3) Zusammenfassung der Rechtsprechung

BGH vom 21. 1. 1998 - XII ZR 85/96 -, NJW 1998, 1309

BGH vom 08.10.1989 - IV b ZR 89/88 -, NJW 1990, 1172

BGH vom 23.08.2006 – XII ZR 26/04 -, NJW 2006, 3561

4) Literaturstimmen

MüKo/Maurer § 1984 BGB Rn. 14 ff., 26, 28

MüKo/Maurer § 1578 RN. 413

Grüneberg/von Pückler § 1584 BGB Rn. 3;

Grüneberg/von Pückler § 1607 BGB Rn. 12

NK-BGB/Sanders § 1584 Rn. 5, 9, 11, 15, 17

5) Häufige Paragraphenketten

§ 412 BGB

§ 677 BGB

§ 812 BGB

§§ 1570, 1573, 1575, 1576 BGB

§ 1578 BGB

§ 1578b BGB

§ 1579 BGB

§ 1581 BGB

§ 1585b BGB

§§ 1586, 1586a BGB

§ 1603 Abs. 3 Satz 1 BGB

§ 1607 Abs. 2 Satz 3 BGB

§ 1611 BGB

§ 1615 l BGB

§ 13 ZPO

§ 850 b ZPO

§ 850 d ZPO

§ 112 FamFG

§ 232 FamFG

6) Prozessuales

16Verfahrensrechtlich handelt es sich bei dem Regressanspruch um eine Unterhaltssache und damit um eine Familienstreitsache nach § 112 Nr. 1 FamFG.

Örtlich zuständig ist das Familiengericht am Aufenthaltsort des auf Unterhalt in Anspruch genommenen Verwandten, § 232 Abs. 3 S. 1 FamFG, § 13 ZPO.

Nimmt der berechtigte Ehegatte einen Verwandten in Anspruch, muss dieser Ehegatte die Leistungsunfähigkeit des geschiedenen Ehegatten oder die ausgeschlossene bzw. erheblich erschwerte Rechtsverfolgung im Inland beweisen.

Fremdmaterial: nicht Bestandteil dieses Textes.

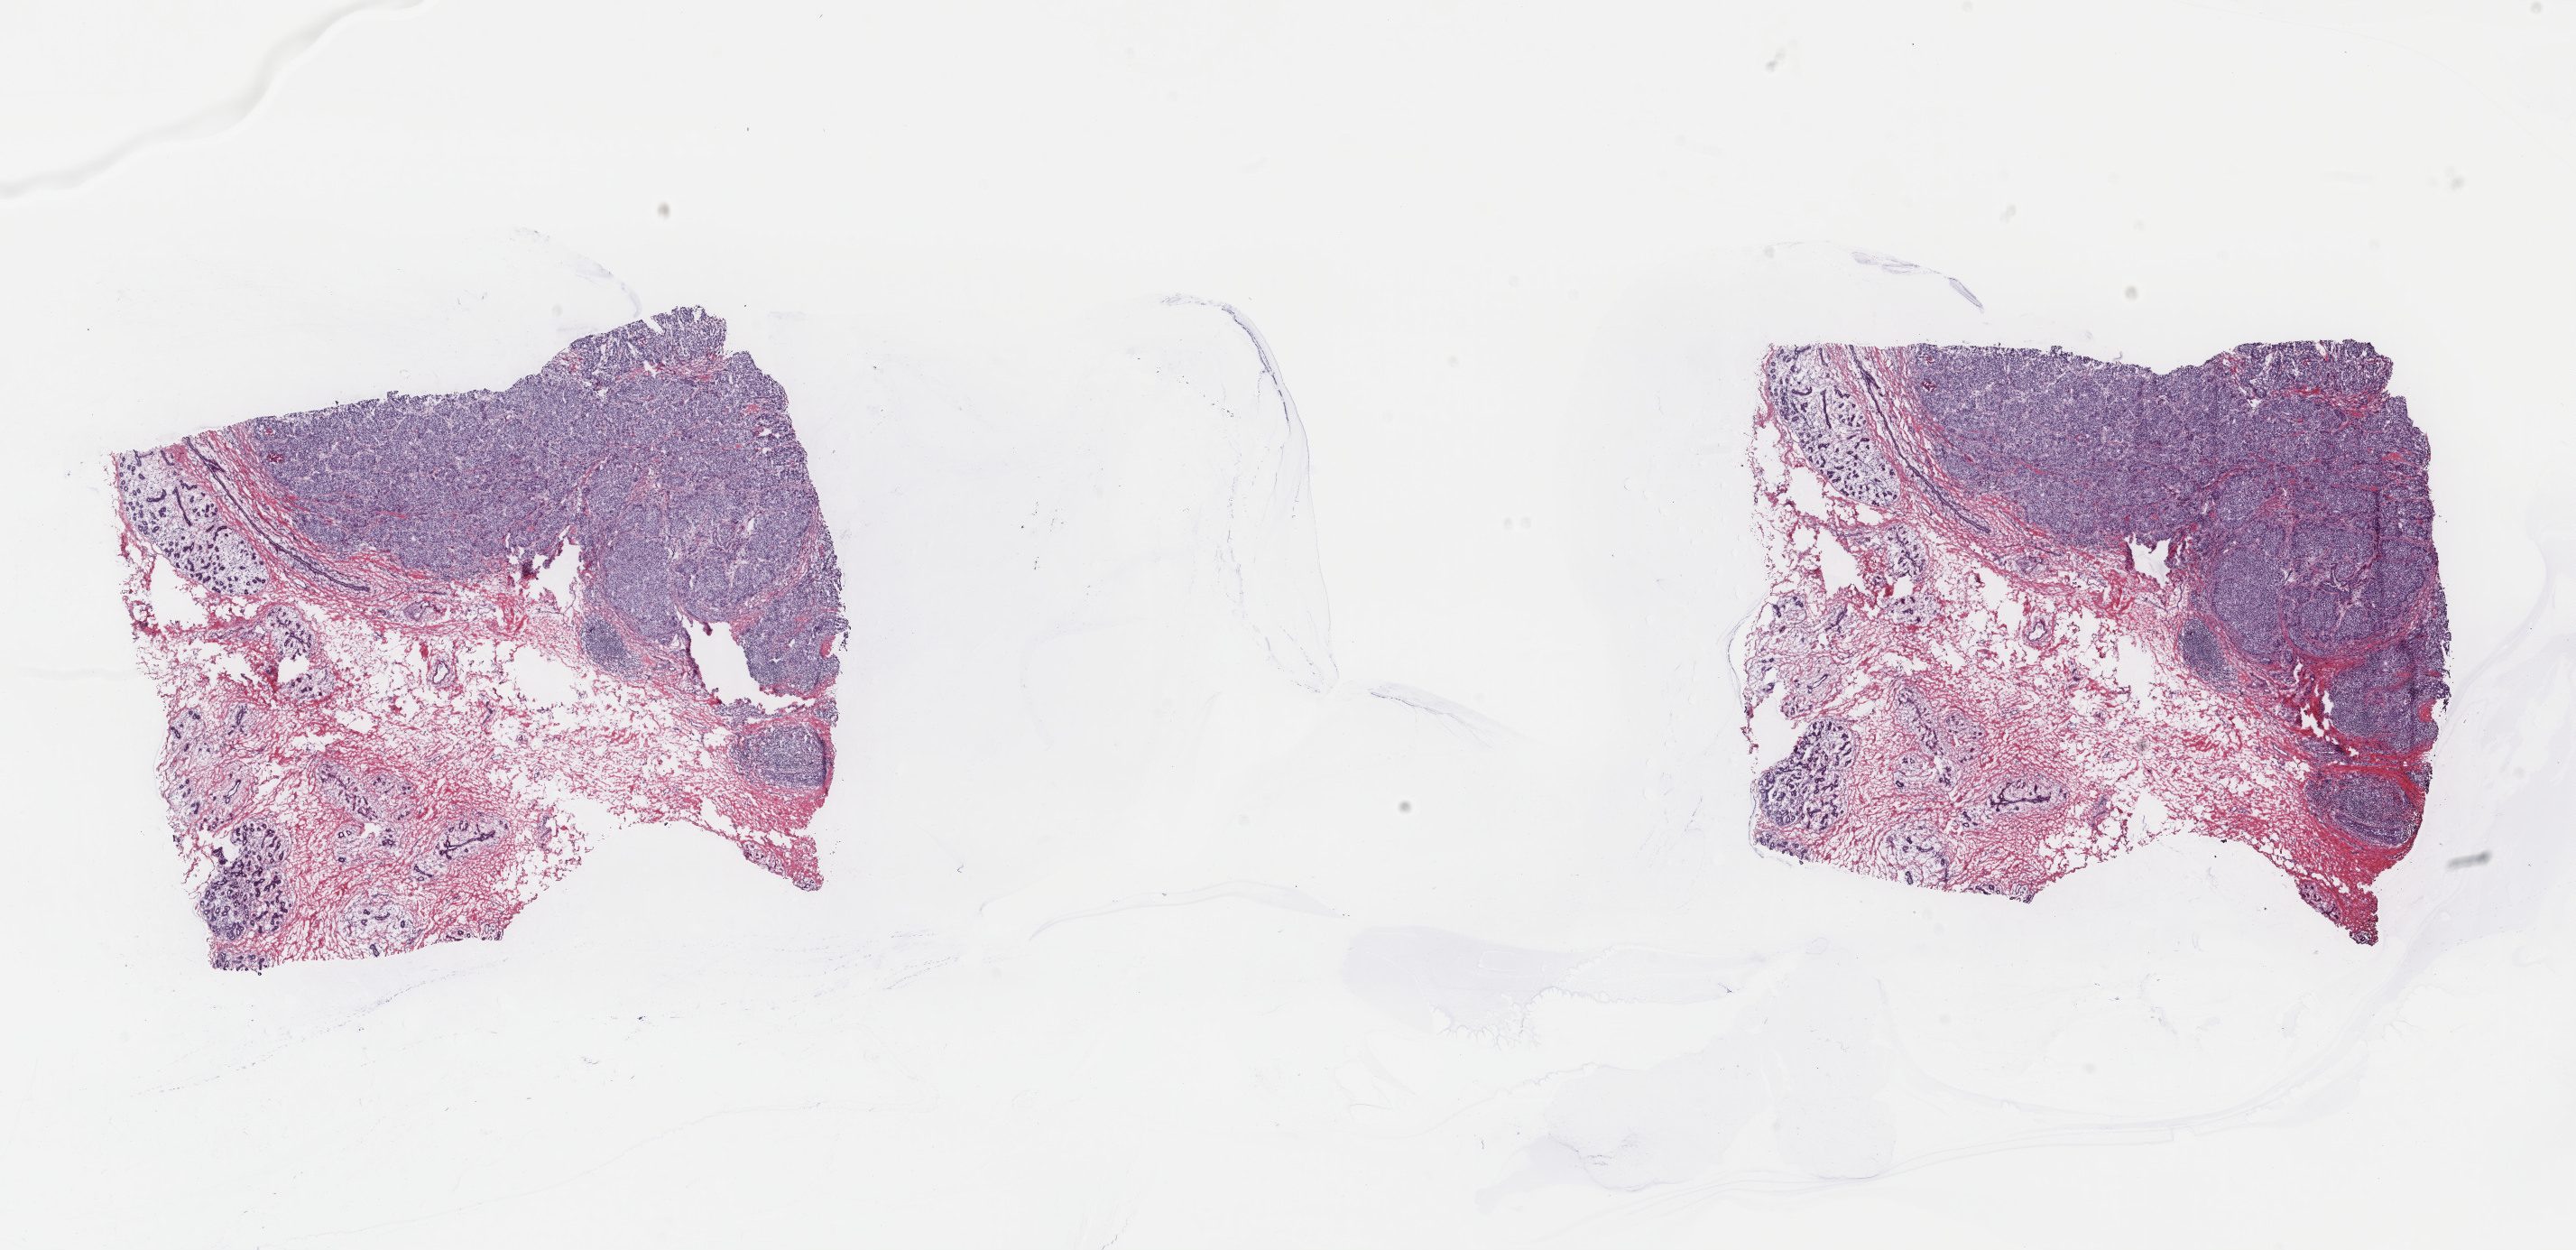
Digitized H&E tissue section (whole slide), low-resolution overview of the scanned area, about 22.7 x 11.0 mm (slide scanned at 40x), frozen section from the top of the tissue portion, sample: primary tumour, breast. Female, age 49 years at initial diagnosis. Pathologist review of this section (percent, as recorded): tumour cells 50%, tumour nuclei 88%, normal cells 50%, stromal cells 0%, necrosis 0%. Infiltration values recorded for this section: lymphocyte infiltration 0%, monocyte infiltration 0%, neutrophil infiltration 0%.
Diagnosis: Infiltrating duct carcinoma, NOS. AJCC pathologic stage: IIA (7th edition). Lymph nodes positive (case pathology): 0 of 1 examined. TNM: T2 N0 M0.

Keine Voraussetzung ist ein vorher geführtes gerichtliche Verfahren gegen den geschiedenen Ehegatten, in dem der Unterhaltsanspruch des berechtigten Ehegatten rechtskräftig abgewiesen wurde.

Nimmt der Verwandte den geschiedenen Ehegatten in Regress, muss er die Voraussetzungen für den Anspruchsübergang (fehlende Möglichkeit der Rechtsverfolgung) sowie alle Voraussetzungen für den ursprünglichen Anspruch des unterhaltsberechtigten Ehegatten auf nachehelichen Unterhalt und die Höhe seiner eigenen Unterhaltszahlungen darlegen und beweisen. Der in Anspruch genommene Ehegatte muss, wenn er diesem Regressanspruch entgegentreten will, die Voraussetzungen für eine Beschränkung des Unterhalts nach §§ 1579, 1578b BGB sowie/oder seine eigene Leistungsunfähigkeit darlegen und beweisen.